Connection: “I had done two pictures previously with (helmer Christopher Nolan): ‘Memento’ and ‘Insomnia.’ We always had a great working relationship, so he called me up and asked me if I was interested in ‘Batman.’ I told him I was, but I wasn’t able to read the script until six months later, and by then I had already moved to England for a year, already signed on to the picture. Normally I wouldn’t do that, but I have a blind faith in Chris. Our discussions led me to believe he would make a unique and believable superhero movie, and of course, that’s what we eventually did.”
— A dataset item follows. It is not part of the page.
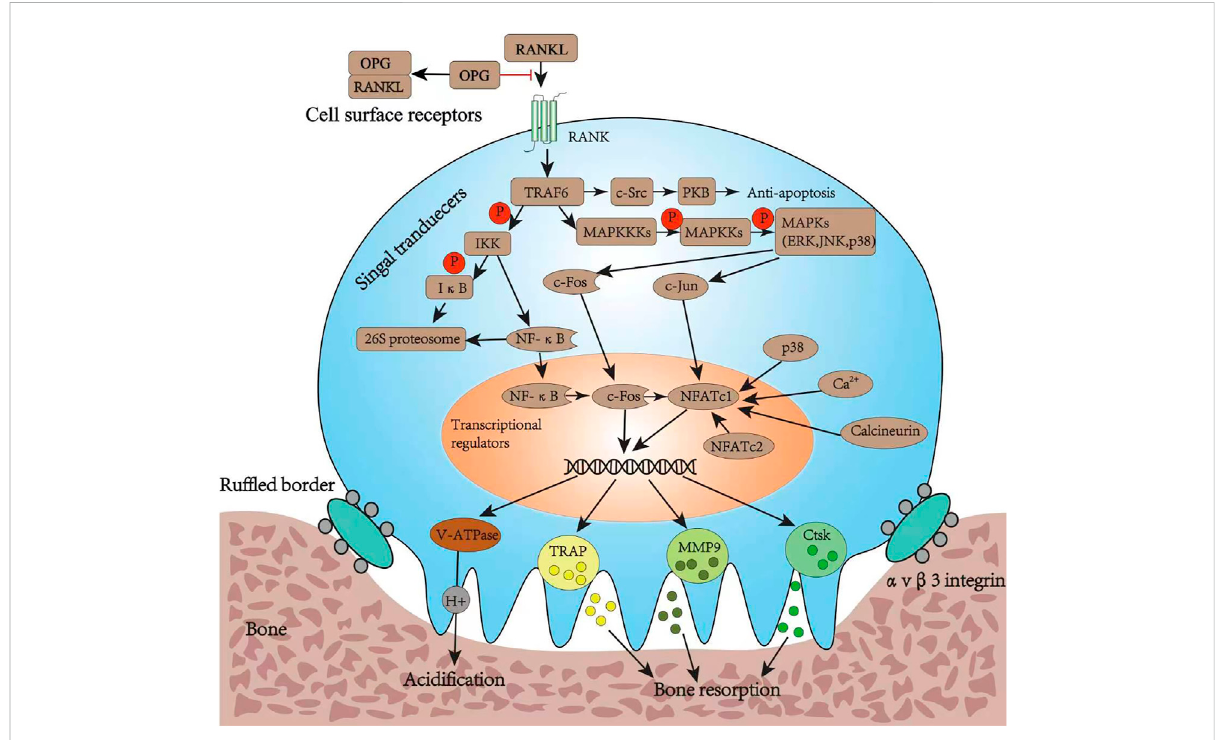
FIGURE 3 Osteoclast differentiation pathways and its bone resorption function. RANKL, ligand of receptor activator of nuclear factor κ B; RANK, receptor activator of nuclear factor κ B; OPG, osteoprotegerin; TRAF6, tumor necrosis factor receptor-associated factor 6; IKK, inhibitor of nuclear factor κ B kinase; I κ B, inhibitor of nuclear factor kappa B; NF- κ B, nuclear factor- κ B; PKB, protein kinase B; MAPKKK, mitogen-activated protein kinase; MAPKK, mitogen-activated protein kinase; MAPK, mitogen-activated protein kinase; ERK, extracellular regulated protein kinase;JNK, c-Jun N-terminal kinase; NFATc1, nuclear factor of activated T cell cytoplasmic 1; NFATc2, nuclear factor of activated T cell cytoplasmic 2; V-ATPase, vacuolar H (+) ATPase; TRAP, tartrate-resistant acid phosphatase; MMP9, matrix metalloproteinase 9; Ctsk, cathepsin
Equipment: Panavision Platinum and Millennium XL cameras, outfitted with Panavision anamorphic C and E series lenses. Pfister relied primarily on Kodak Vision 2 5218 stock, along with Kodak Vision 2 5246 stock for the film’s early sequences, shot in Iceland.
Challenge: “The greatest challenge was lighting the largest indoor set ever built (in a former aircraft hanger) in Cardington, England. My philosophy was, rather than treating it like a set, I decided to light Cardington like I would a real city, since the space was so huge. Therefore, I largely lit from the inside out with buildings on the set. Beyond that, I treated it like a regular night-exterior situation. It was great lighting for a night exterior in the middle of the day.”
Setback and solution: “We had a situation shooting in Iceland the very first week. We had a big fight scene scheduled to shoot on a frozen lake, but by the time we got up there, the ice was already melting. We had to immediately change things and push that scene to the first thing on our schedule. Then, on the second day of shooting, we got rain and 60 mph winds, and had to shut down early one day. That put us even further behind. The Iceland portion of the job, which represented the first week of shooting, was filled with crazy weather situations that really hampered us, but we still managed to stay on schedule.”
Creative mantra: “We did not want it to be a big visual effects picture with tons of CGI, and we did not want to do a digital intermediate. Chris felt strongly that Hollywood has been relying too much on digital images for these kinds of (action) movies, and he wanted to get back to more traditional methods. Instead, we did far more miniatures than people usually do on a film like this. The other important part of our philosophy was that we did not want to have a separate second unit. Chris Nolan and I shot nearly everything on this picture, except for miniatures and some visual effects plates. The reason for that was simply to keep the utmost control.”
Upcoming: Slated to start shooting this month on Nolan’s next feature, “The Prestige.”